Google understands it. WordPress outputs clean, semantic HTML by default. Its URL structure is SEO-friendly out of the box. Schema markup, sitemaps, meta tags, all handled by mature plugins. SEO on WordPress is a solved problem, not an ongoing battle.
But what about Wix, Squarespace, and Webflow?
They’re fine for specific use cases. A photographer’s portfolio on Squarespace? Great. A designer’s showcase on Webflow? Sure. A restaurant with three pages on Wix? It works.
But for a business that plans to grow, these platforms hit walls fast:
Wix: You don’t own your site. You can’t export it. If Wix raises prices or shuts down a feature, you’re stuck. SEO capabilities are improving but still behind WordPress. Performance is mediocre, Wix sites consistently score lower on Core Web Vitals.
Squarespace: Beautiful templates, limited flexibility. The moment you need something that isn’t in their template system, you’re hiring a developer to write custom code inside a closed platform. That’s the worst of both worlds.
Webflow: Genuinely powerful for designers. Terrible for clients. Try explaining the Webflow CMS to a restaurant owner who just wants to update their menu. The learning curve is steep, and you’ll always need a Webflow specialist for changes.
WordPress lets you start simple and scale to anything. A five-page business site today can become a 50-page content hub with e-commerce next year without rebuilding from scratch.
What about AI website builders?
They’re impressive demos and mediocre products. In 2026, AI can generate a website in 30 seconds. It can also generate a website that looks like every other AI-generated website, has generic content that doesn’t rank on Google, and breaks the moment you need anything custom.
AI builders are good for one thing: showing you what a website could look like. They’re bad at making it actually work for your business, driving traffic, capturing leads, ranking for your specific keywords, loading fast on real devices.
Think of it this way: AI can write a generic cover letter in 10 seconds. But you wouldn’t send it to a job you actually care about. Same principle. If your website matters to your business, it deserves more than a generated template.
The WordPress approach that works
The platform is the easy part. What matters is how you use it:
Custom theme, not a page builder. Elementor, Divi, and WPBakery add 200-500KB of CSS and JavaScript to every page. That’s seconds of load time your visitors won’t wait for. A custom lightweight theme loads in under 2 seconds. Speed is a ranking factor, and page builders are speed killers.
Minimal plugins. Every plugin is a potential security vulnerability, a performance hit, and a maintenance burden. A well-built WordPress site needs 6-8 plugins, not 30. If your developer installed 25 plugins, they used plugins instead of code, which means they’re either lazy or not very good.
Managed hosting, not shared.
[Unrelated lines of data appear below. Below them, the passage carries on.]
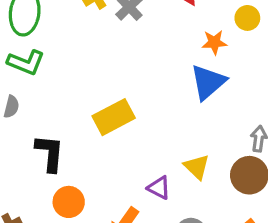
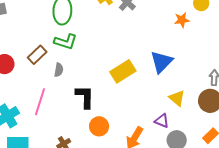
blue triangle: (208, 82) -> (161, 62), moved
purple triangle: (159, 188) -> (162, 121), moved

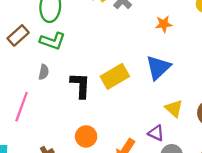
orange star: (182, 20) -> (164, 24), moved
brown rectangle: (37, 55) -> (18, 35), moved
black L-shape: (85, 97) -> (80, 85), moved

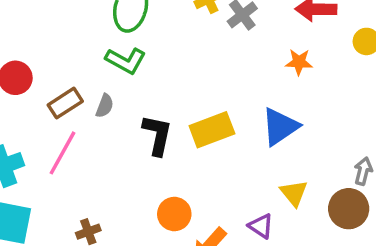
brown rectangle: (18, 35) -> (65, 103), moved
orange circle: (86, 136) -> (174, 214), moved

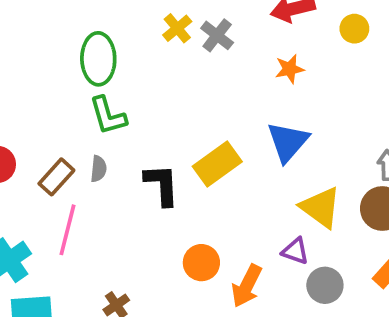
green L-shape: (126, 61) -> (108, 116), turned 60
yellow triangle: (294, 193) -> (321, 207), size x1.4

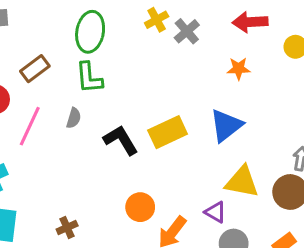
brown rectangle: (56, 177) -> (35, 69), moved
black L-shape: (162, 185) -> (121, 140), turned -39
yellow triangle: (321, 207) -> (242, 182), turned -36
pink line: (68, 230) -> (30, 126), moved

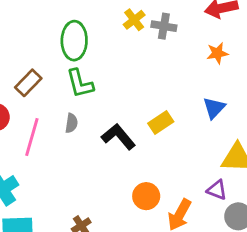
gray cross: (187, 31) -> (164, 26), turned -30
blue triangle: (226, 125) -> (214, 108), size x0.7
yellow rectangle: (168, 132) -> (161, 123), size x0.7

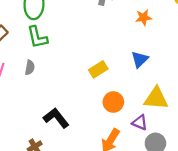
black L-shape: (118, 137) -> (56, 118), moved
orange circle: (146, 196) -> (113, 102), moved

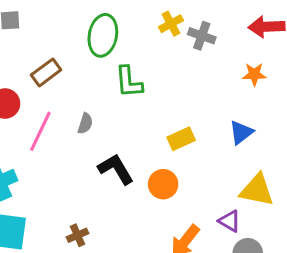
green L-shape: (37, 37) -> (129, 82), moved
orange circle: (113, 102) -> (163, 184), moved
black L-shape: (56, 118) -> (116, 169), moved

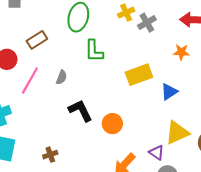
gray cross: (202, 36) -> (147, 23), turned 36
yellow rectangle: (181, 139) -> (139, 75), moved, size x1.4
yellow triangle: (257, 190) -> (177, 133), turned -40

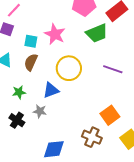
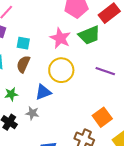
pink star: (55, 34) -> (60, 38), moved

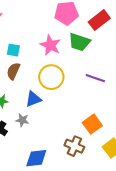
green trapezoid: (89, 35) -> (79, 42), turned 40

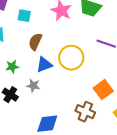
brown semicircle: (13, 71) -> (35, 42), moved
yellow circle: (51, 77) -> (71, 58), moved

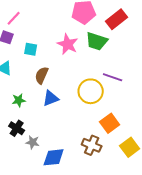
yellow circle: (71, 58) -> (91, 91), moved
gray star: (33, 86) -> (33, 142), moved

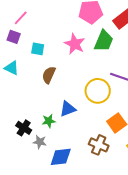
green trapezoid: (97, 41) -> (104, 41), turned -85
blue triangle: (51, 98) -> (68, 109), moved
green star: (19, 100) -> (49, 121), moved

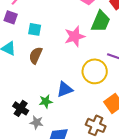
pink star: (75, 44) -> (75, 36), moved, turned 30
brown semicircle: (49, 75) -> (36, 55), moved

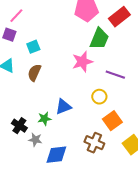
cyan square: (35, 29) -> (33, 47), turned -32
pink star: (75, 36) -> (82, 62), moved
yellow circle: (95, 71) -> (99, 97), moved, size x0.6

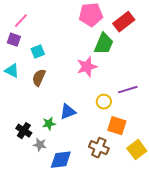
purple line: (115, 75) -> (128, 90), moved, turned -36
orange square: (112, 121) -> (117, 126), turned -36

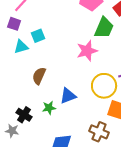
cyan triangle: (12, 71) -> (21, 47), moved, turned -42
brown semicircle: (39, 78) -> (39, 76), moved
yellow circle: (104, 102) -> (104, 86), size x1.6
gray star: (40, 145) -> (12, 131), moved

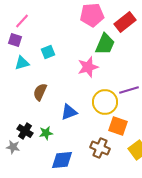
cyan square: (38, 36) -> (48, 52), moved
green star: (49, 108) -> (46, 133), moved

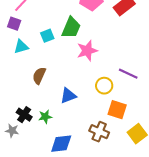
green trapezoid: (105, 44) -> (71, 28), moved
purple line: (129, 90) -> (128, 74), turned 42
yellow circle: (105, 102) -> (104, 86), size x0.7

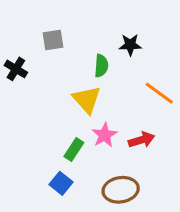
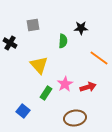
yellow triangle: (87, 100) -> (39, 65), moved
blue square: (61, 183) -> (23, 111), moved

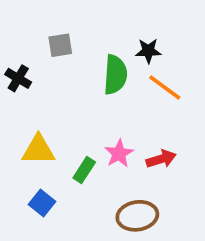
green semicircle: (63, 41) -> (115, 75), size x1.5
orange line: (99, 58) -> (165, 88), moved
yellow triangle: (39, 65) -> (38, 150), moved, turned -48

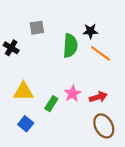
brown ellipse: (137, 216) -> (104, 126), moved, turned 70

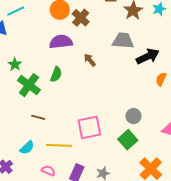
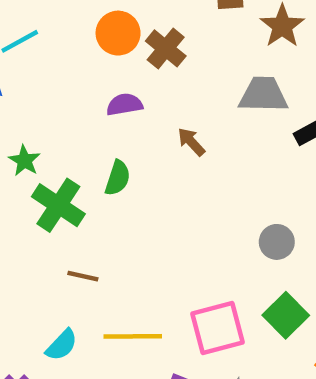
purple semicircle: (61, 42) -> (124, 105), size x0.7
gray circle: (133, 116) -> (277, 242), moved
pink square: (89, 127) -> (218, 328), moved

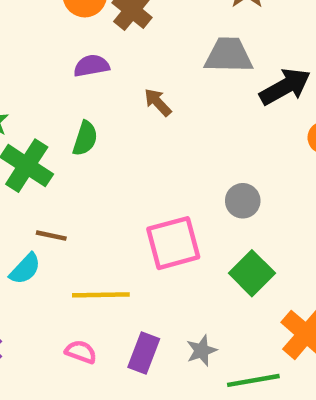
pink square: (218, 328) -> (173, 243), moved
cyan semicircle: (62, 345) -> (25, 269), moved

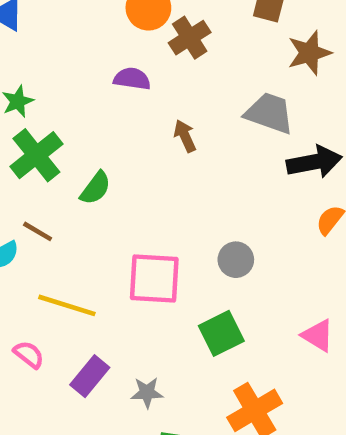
green semicircle: (85, 138) -> (96, 188), moved

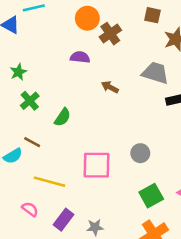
brown arrow: (185, 136) -> (110, 87), turned -35
green cross: (36, 155) -> (30, 101), size x0.7
green square: (221, 333) -> (151, 196), moved

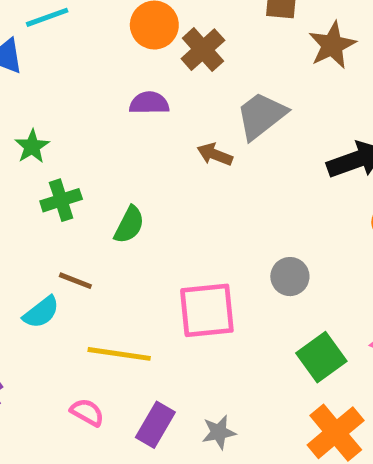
gray trapezoid: (155, 73) -> (261, 116), moved, turned -48
green cross: (30, 101) -> (61, 200), turned 30

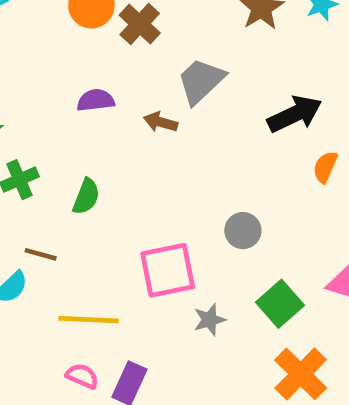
purple semicircle: (149, 103) -> (96, 100), moved
pink semicircle: (87, 412) -> (82, 376), moved
gray star: (219, 432) -> (209, 320), moved

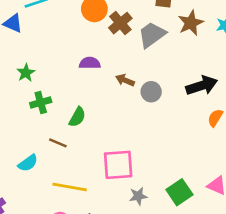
gray trapezoid: (201, 81) -> (152, 35), moved
gray circle: (243, 231) -> (151, 92), moved
brown line: (41, 254) -> (58, 143), moved

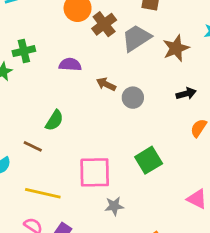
brown star: (191, 23) -> (176, 48), moved
black arrow: (202, 86) -> (186, 94), size x0.6
green cross: (41, 102) -> (24, 51), moved
green square: (179, 192) -> (149, 160), moved

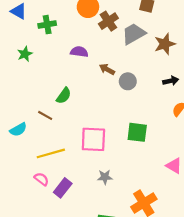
green cross: (24, 51) -> (47, 25), moved
green square: (149, 160) -> (137, 132), turned 35
yellow line: (43, 193) -> (51, 153), turned -32
gray star: (114, 206) -> (105, 177), moved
WordPress on a $5/month shared host is like a Ferrari on flat tires. The platform can be blazing fast, but only on infrastructure that supports it. Managed WordPress hosting with proper caching, CDN, and PHP optimization makes a night-and-day difference.
SEO from day one. Not as an afterthought. The site structure, URLs, headings, internal links, schema markup, and content strategy should all be planned before the first page is designed. SEO isn’t a plugin you install after launch, it’s an architecture decision.
When WordPress isn’t the right choice
Let’s be honest. WordPress isn’t perfect for everything:
If you’re building a complex web application (not a website, an application), use a proper framework. WordPress is a CMS, not an app platform.
If you need real-time features (live chat backends, real-time dashboards, multiplayer anything), WordPress isn’t built for that.
If you have zero budget and zero growth ambition, a free Wix site is fine. It won’t rank on Google or impress anyone or impress anyone, but it exists.
For everything else, service businesses, local shops, professional practices, agencies, consultants, real estate, hospitality, WordPress is still the smart bet. Proven, flexible, SEO-friendly, and not going anywhere.